I was speaking to a friend who said that his head is full of stories but he lacks the chops to get them down on paper, lamenting his lack of writing skill. He wondered aloud if someone would be willing to write them down for him and craft them into books, at which point his wife said, “You’re not a writer. You’re just source material.”
She was right. While I wouldn’t want to ghost write his books, I’d be happy to steal anything he might have and use it in a book.
I’m always advising my students to keep their eyes open for interesting and unique moments in life that might eventually find their way into a story, and these often come from the ideas and stories of other people. For me, it’s always the odd, quirky, or inexplicable moments that capture my eye, and I can often be seen recording these moments into my iPhone voice recorder for later transcription. These ideas might sit on the page for months or years, waiting to find a spot in a novel or even a blog post, but I treasure each one, waiting for the moment when I can bring them to life and spin them in my own special way.

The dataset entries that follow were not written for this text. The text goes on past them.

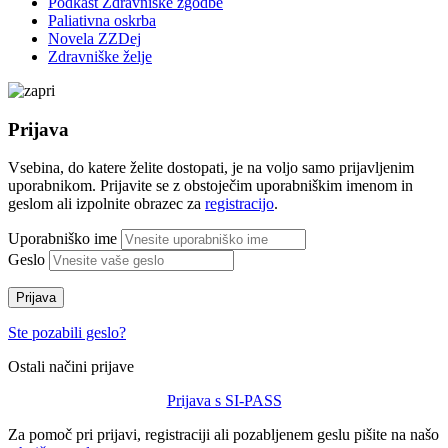
Podkast Zdravniške zgodbe
Paliativna oskrba
Novela ZZDej
Zdravniške želje
Prijava
Vsebina, do katere želite dostopati, je na voljo samo prijavljenim
uporabnikom. Prijavite se z obstoječim uporabniškim imenom in
geslom ali izpolnite obrazec za
registracijo
.
Uporabniško ime
Geslo
Prijava
Ste pozabili geslo?
Ostali načini prijave
Prijava s SI-PASS
Za pomoč pri prijavi, registraciji ali pozabljenem geslu pišite na našo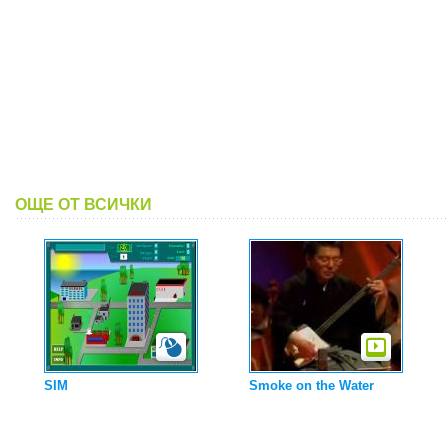
ОЩЕ ОТ ВСИЧКИ
SIM
Smoke on the Water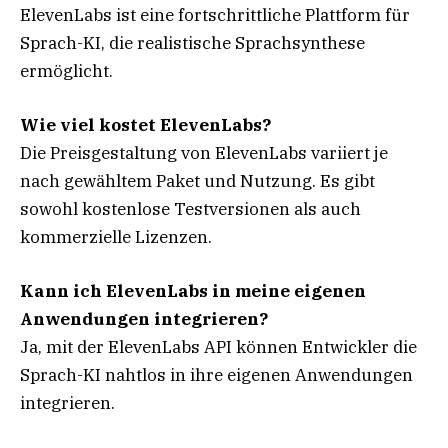
ElevenLabs ist eine fortschrittliche Plattform für
Sprach-KI, die realistische Sprachsynthese
ermöglicht.
Wie viel kostet ElevenLabs?
Die Preisgestaltung von ElevenLabs variiert je
nach gewähltem Paket und Nutzung. Es gibt
sowohl kostenlose Testversionen als auch
kommerzielle Lizenzen.
Kann ich ElevenLabs in meine eigenen
Anwendungen integrieren?
Ja, mit der ElevenLabs API können Entwickler die
Sprach-KI nahtlos in ihre eigenen Anwendungen
integrieren.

Three ideas that were recently added to my idea document include:
A student told me about how her grandfather makes his wife sit in the back of the car so that the dog can sit in the front seat.

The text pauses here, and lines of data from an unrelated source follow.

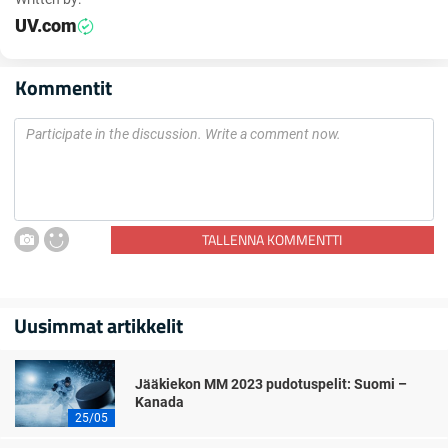
UV.com
Kommentit
TALLENNA KOMMENTTI
Uusimmat artikkelit
Jääkiekon MM 2023 pudotuspelit: Suomi –
Kanada
25/05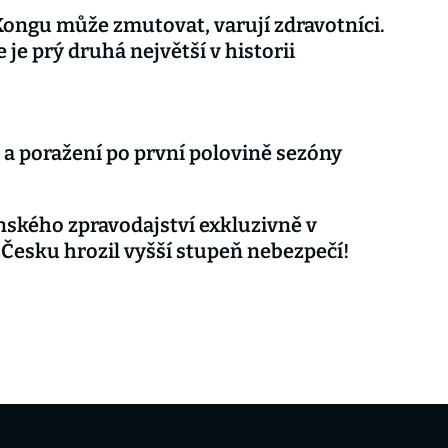
Kongu může zmutovat, varují zdravotníci.
 je prý druhá největší v historii
 a poražení po první polovině sezóny
nského zpravodajství exkluzivně v
 Česku hrozil vyšší stupeň nebezpečí!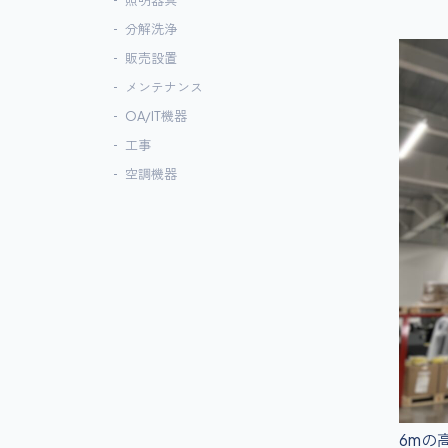
照明器具
分解洗浄
販売設置
メンテナンス
OA/IT機器
工事
空調機器
6mの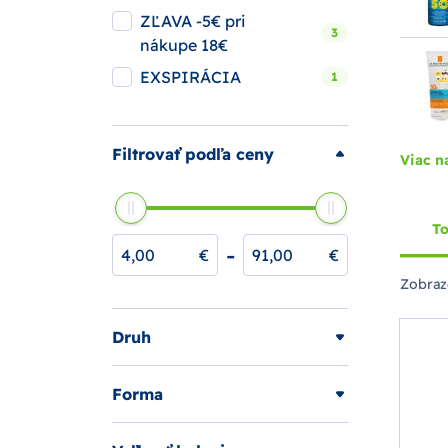
ZĽAVA -5€ pri
3
nákupe 18€
EXSPIRÁCIA
1
Filtrovať podľa ceny
Viac n
To
-
€
€
Zobraz
Druh
Forma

At a bridal show, I recently met a Justice of the Peace who is also a used car salesman. He was passing out his dealership business cards to prospective brides and grooms, simply adding the letters JP after his name. In lieu of a brochure or pamphlet on his services, he was tearing out a one-page story on the use of JP’s in wedding services from a bridal magazine. The article did not mention him specifically but featured a photograph of him officiating a wedding ceremony. He was scribbling his name, address and phone number to this page and describing it as his literature on the business. I could base an entire book on this guy and might do so.

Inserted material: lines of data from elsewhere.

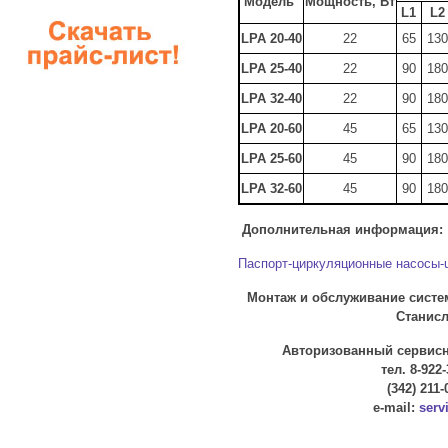
Модель
Мощность, Вт
L1
L2
LPA 20-40
22
65
130
LPA 25-40
22
90
180
LPA 32-40
22
90
180
LPA 20-60
45
65
130
LPA 25-60
45
90
180
LPA 32-60
45
90
180
Дополнительная информация:
Паспорт-циркуляционные насосы-u
Монтаж и обслуживание систе
Станисла
Авторизованный сервисны
тел. 8-922-
(342) 211-
e-mail:
serv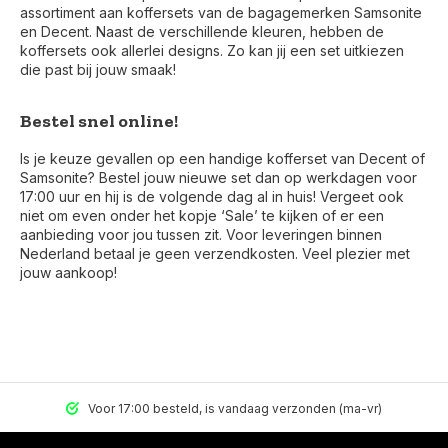
assortiment aan koffersets van de bagagemerken Samsonite
en Decent. Naast de verschillende kleuren, hebben de
koffersets ook allerlei designs. Zo kan jij een set uitkiezen
die past bij jouw smaak!
Bestel snel online!
Is je keuze gevallen op een handige kofferset van Decent of
Samsonite? Bestel jouw nieuwe set dan op werkdagen voor
17:00 uur en hij is de volgende dag al in huis! Vergeet ook
niet om even onder het kopje ‘Sale’ te kijken of er een
aanbieding voor jou tussen zit. Voor leveringen binnen
Nederland betaal je geen verzendkosten. Veel plezier met
jouw aankoop!
Voor 17:00 besteld, is vandaag verzonden (ma-vr)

A girl who vaguely knows my sister told her boss that she was dead after my sister was hit by a car crossing the highway on foot about two years ago. The accident was real, but my sister survived her 200-foot flight across the pavement (barely), but the girl in question knew that a report of the accident had been in the local paper, listing my sister in critical condition. She simply advanced that condition from critical to expired a couple days later and asked for two weeks off (paid) in order to grieve for my injured but very much alive sister. Months later, she attempted to take more paid leave, explaining that Christmas was approaching and her grief for her lost friend was returning with the holiday season and the thought of my sister’s two daughters celebrating without a mother. Suspicious, the girl’s place of business tracked down my sister, called her, and confirmed that she was still alive, thus foiling the girl’s plan for a paid Christmas vacation and resulting in her termination.
All three of these stories will likely find their way into a novel someday.